The same clueless economists “shocked” by the housing crash now appear “shocked” that the second leg of the downturn has arrived. But ever since we called the subprime fiasco of 2007, none of the downside in housing has been a surprise… none of it.
And we only expect for things to get worse.
In fact, according to Zillow, a real estate company, home prices are falling at their fastest rate since the Lehman-collapse news. They also believe prices will fall another 8% this year and admit that housing won’t bottom until 2012 — just as we’ve called for in the past.
“There’s no way we can get to flat, from these depreciation levels, in the last nine months of the year,” says Zillow economist Stan Humphries. “Demand is a lot more anemic than we had previously thought.”
Thinking we’ve bottomed is like thinking the economy is on the up and up… and all is well.
Any one that tells you housing has bottomed… or will bottom over the next few months, shouldn’t be giving investment advice. Period. People are still losing their jobs. Resets haven’t finished.
More than 25% of homeowners owe more than their homes are worth… which could result in more strategic defaults, driving up foreclosure rates even more.
There is a tremendous amount of inventory on the market. More will be coming because so many people are not paying their mortgages. Some aren’t paying because they can’t afford to. And with banks reeling from all the bad paper they’re holding, they’re not real motivated to lend money to people that could burn them in the future.

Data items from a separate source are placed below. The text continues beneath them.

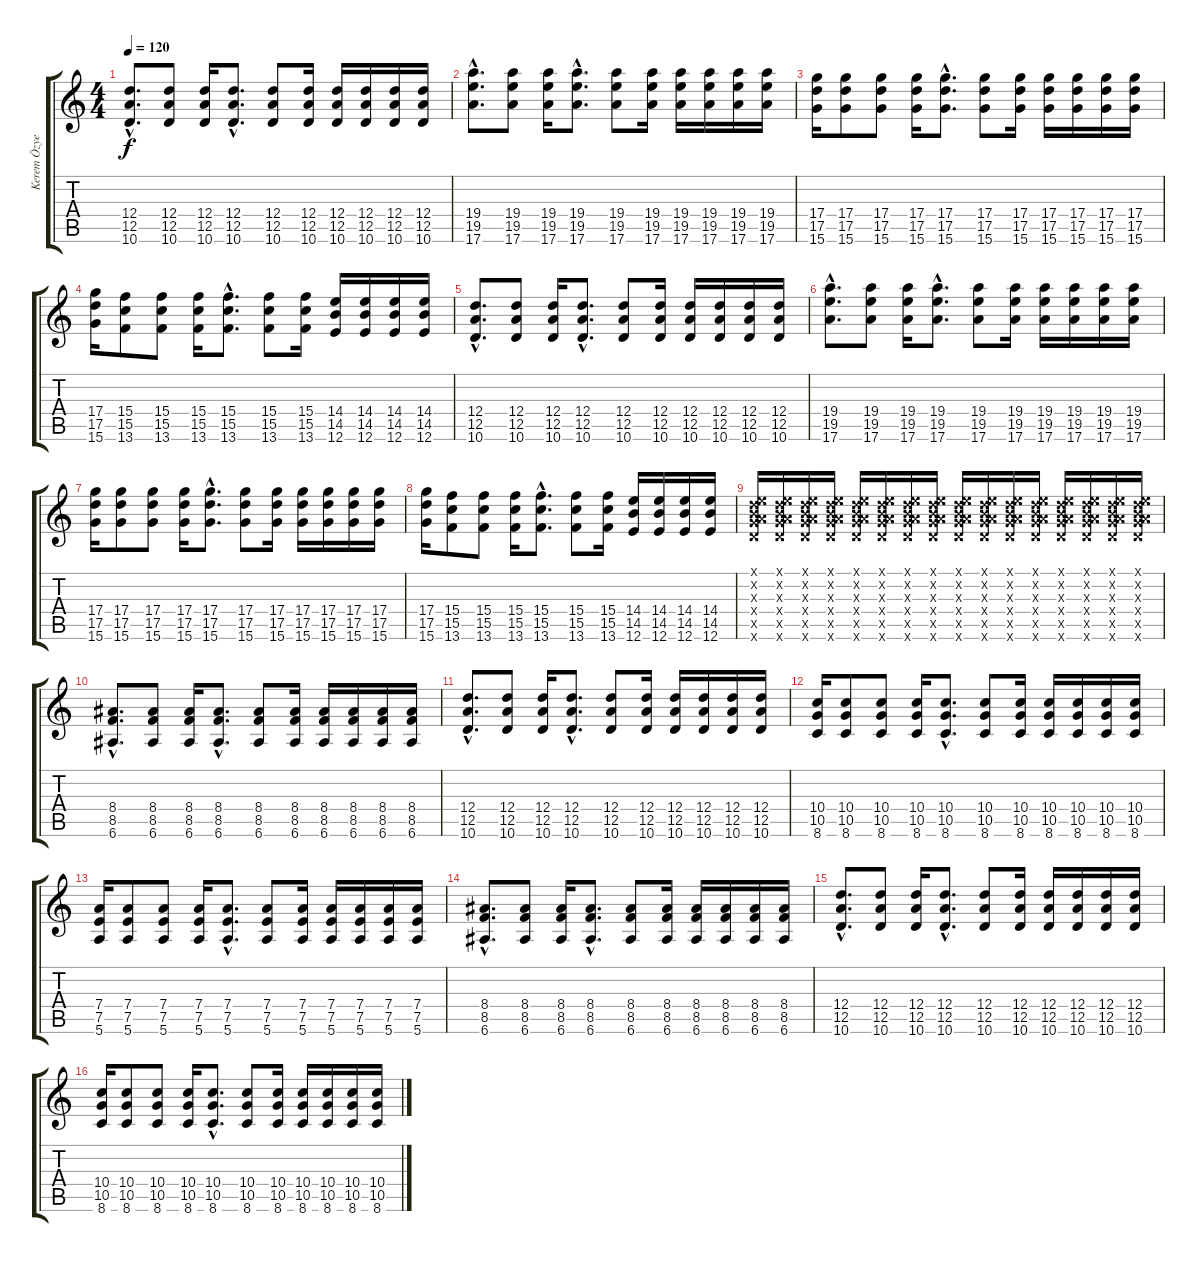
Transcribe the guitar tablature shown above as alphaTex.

\track ("Kerem Özyeğen" "Kerem Özye") {instrument overdrivenguitar}
\staff {score tabs}
\tuning (E4 B3 G3 D3 A2 E2) {hide}
\ts (4 4)
\tempo 120
\clef g2
\ks c
(12.4{hac} 12.5{hac} 10.6{hac}).8{d dy f} (12.4 12.5 10.6).8 (12.4 12.5 10.6).16 (12.4{hac} 12.5{hac} 10.6{hac}).8{d} (12.4 12.5 10.6).8 (12.4 12.5 10.6).16 (12.4 12.5 10.6).16 (12.4 12.5 10.6).16 (12.4 12.5 10.6).16 (12.4 12.5 10.6).16 |
(19.4{hac} 19.5{hac} 17.6{hac}).8{d} (19.4 19.5 17.6).8 (19.4 19.5 17.6).16 (19.4{hac} 19.5{hac} 17.6{hac}).8{d} (19.4 19.5 17.6).8 (19.4 19.5 17.6).16 (19.4 19.5 17.6).16 (19.4 19.5 17.6).16 (19.4 19.5 17.6).16 (19.4 19.5 17.6).16 |
(17.4 17.5 15.6).16 (17.4 17.5 15.6).8 (17.4 17.5 15.6).8 (17.4 17.5 15.6).16 (17.4{hac} 17.5{hac} 15.6{hac}).8{d} (17.4 17.5 15.6).8 (17.4 17.5 15.6).16 (17.4 17.5 15.6).16 (17.4 17.5 15.6).16 (17.4 17.5 15.6).16 (17.4 17.5 15.6).16 |
(17.4 17.5 15.6).16 (15.4 15.5 13.6).8 (15.4 15.5 13.6).8 (15.4 15.5 13.6).16 (15.4{hac} 15.5{hac} 13.6{hac}).8{d} (15.4 15.5 13.6).8 (15.4 15.5 13.6).16 (14.4 14.5 12.6).16 (14.4 14.5 12.6).16 (14.4 14.5 12.6).16 (14.4 14.5 12.6).16 |
(12.4{hac} 12.5{hac} 10.6{hac}).8{d} (12.4 12.5 10.6).8 (12.4 12.5 10.6).16 (12.4{hac} 12.5{hac} 10.6{hac}).8{d} (12.4 12.5 10.6).8 (12.4 12.5 10.6).16 (12.4 12.5 10.6).16 (12.4 12.5 10.6).16 (12.4 12.5 10.6).16 (12.4 12.5 10.6).16 |
(19.4{hac} 19.5{hac} 17.6{hac}).8{d} (19.4 19.5 17.6).8 (19.4 19.5 17.6).16 (19.4{hac} 19.5{hac} 17.6{hac}).8{d} (19.4 19.5 17.6).8 (19.4 19.5 17.6).16 (19.4 19.5 17.6).16 (19.4 19.5 17.6).16 (19.4 19.5 17.6).16 (19.4 19.5 17.6).16 |
(17.4 17.5 15.6).16 (17.4 17.5 15.6).8 (17.4 17.5 15.6).8 (17.4 17.5 15.6).16 (17.4{hac} 17.5{hac} 15.6{hac}).8{d} (17.4 17.5 15.6).8 (17.4 17.5 15.6).16 (17.4 17.5 15.6).16 (17.4 17.5 15.6).16 (17.4 17.5 15.6).16 (17.4 17.5 15.6).16 |
(17.4 17.5 15.6).16 (15.4 15.5 13.6).8 (15.4 15.5 13.6).8 (15.4 15.5 13.6).16 (15.4{hac} 15.5{hac} 13.6{hac}).8{d} (15.4 15.5 13.6).8 (15.4 15.5 13.6).16 (14.4 14.5 12.6).16 (14.4 14.5 12.6).16 (14.4 14.5 12.6).16 (14.4 14.5 12.6).16 |
(0.1{x} 0.2{x} 0.3{x} 12.4{x} 12.5{x} 10.6{x}).16 (0.1{x} 0.2{x} 0.3{x} 12.4{x} 12.5{x} 10.6{x}).16 (0.1{x} 0.2{x} 0.3{x} 12.4{x} 12.5{x} 10.6{x}).16 (0.1{x} 0.2{x} 0.3{x} 12.4{x} 12.5{x} 10.6{x}).16 (0.1{x} 0.2{x} 0.3{x} 12.4{x} 12.5{x} 10.6{x}).16 (0.1{x} 0.2{x} 0.3{x} 12.4{x} 12.5{x} 10.6{x}).16 (0.1{x} 0.2{x} 0.3{x} 12.4{x} 12.5{x} 10.6{x}).16 (0.1{x} 0.2{x} 0.3{x} 12.4{x} 12.5{x} 10.6{x}).16 (0.1{x} 0.2{x} 0.3{x} 12.4{x} 12.5{x} 10.6{x}).16 (0.1{x} 0.2{x} 0.3{x} 12.4{x} 12.5{x} 10.6{x}).16 (0.1{x} 0.2{x} 0.3{x} 12.4{x} 12.5{x} 10.6{x}).16 (0.1{x} 0.2{x} 0.3{x} 12.4{x} 12.5{x} 10.6{x}).16 (0.1{x} 0.2{x} 0.3{x} 12.4{x} 12.5{x} 10.6{x}).16 (0.1{x} 0.2{x} 0.3{x} 12.4{x} 12.5{x} 10.6{x}).16 (0.1{x} 0.2{x} 0.3{x} 12.4{x} 12.5{x} 10.6{x}).16 (0.1{x} 0.2{x} 0.3{x} 12.4{x} 12.5{x} 10.6{x}).16 |
(8.4{hac} 8.5{hac} 6.6{hac}).8{d volume 7} (8.4 8.5 6.6).8 (8.4 8.5 6.6).16 (8.4{hac} 8.5{hac} 6.6{hac}).8{d} (8.4 8.5 6.6).8 (8.4 8.5 6.6).16 (8.4 8.5 6.6).16 (8.4 8.5 6.6).16 (8.4 8.5 6.6).16 (8.4 8.5 6.6).16 |
(12.4{hac} 12.5{hac} 10.6{hac}).8{d} (12.4 12.5 10.6).8 (12.4 12.5 10.6).16 (12.4{hac} 12.5{hac} 10.6{hac}).8{d} (12.4 12.5 10.6).8 (12.4 12.5 10.6).16 (12.4 12.5 10.6).16 (12.4 12.5 10.6).16 (12.4 12.5 10.6).16 (12.4 12.5 10.6).16 |
(10.4 10.5 8.6).16 (10.4 10.5 8.6).8 (10.4 10.5 8.6).8 (10.4 10.5 8.6).16 (10.4{hac} 10.5{hac} 8.6{hac}).8{d} (10.4 10.5 8.6).8 (10.4 10.5 8.6).16 (10.4 10.5 8.6).16 (10.4 10.5 8.6).16 (10.4 10.5 8.6).16 (10.4 10.5 8.6).16 |
(7.4 7.5 5.6).16 (7.4 7.5 5.6).8 (7.4 7.5 5.6).8 (7.4 7.5 5.6).16 (7.4{hac} 7.5{hac} 5.6{hac}).8{d} (7.4 7.5 5.6).8 (7.4 7.5 5.6).16 (7.4 7.5 5.6).16 (7.4 7.5 5.6).16 (7.4 7.5 5.6).16 (7.4 7.5 5.6).16 |
(8.4{hac} 8.5{hac} 6.6{hac}).8{d} (8.4 8.5 6.6).8 (8.4 8.5 6.6).16 (8.4{hac} 8.5{hac} 6.6{hac}).8{d} (8.4 8.5 6.6).8 (8.4 8.5 6.6).16 (8.4 8.5 6.6).16 (8.4 8.5 6.6).16 (8.4 8.5 6.6).16 (8.4 8.5 6.6).16 |
(12.4{hac} 12.5{hac} 10.6{hac}).8{d} (12.4 12.5 10.6).8 (12.4 12.5 10.6).16 (12.4{hac} 12.5{hac} 10.6{hac}).8{d} (12.4 12.5 10.6).8 (12.4 12.5 10.6).16 (12.4 12.5 10.6).16 (12.4 12.5 10.6).16 (12.4 12.5 10.6).16 (12.4 12.5 10.6).16 |
(10.4 10.5 8.6).16 (10.4 10.5 8.6).8 (10.4 10.5 8.6).8 (10.4 10.5 8.6).16 (10.4{hac} 10.5{hac} 8.6{hac}).8{d} (10.4 10.5 8.6).8 (10.4 10.5 8.6).16 (10.4 10.5 8.6).16 (10.4 10.5 8.6).16 (10.4 10.5 8.6).16 (10.4 10.5 8.6).16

Home prices could easily slide for years… thanks in part to shadow inventories, too, which are just sickening. Government mortgage modification programs have been a failure, failing to account for negative equity in homes. If they bothered to pay attention to negative equity, they could actually get some handle on future mortgage defaults and foreclosures.
Ignore the housing bulls… They’re getting ahead of themselves again.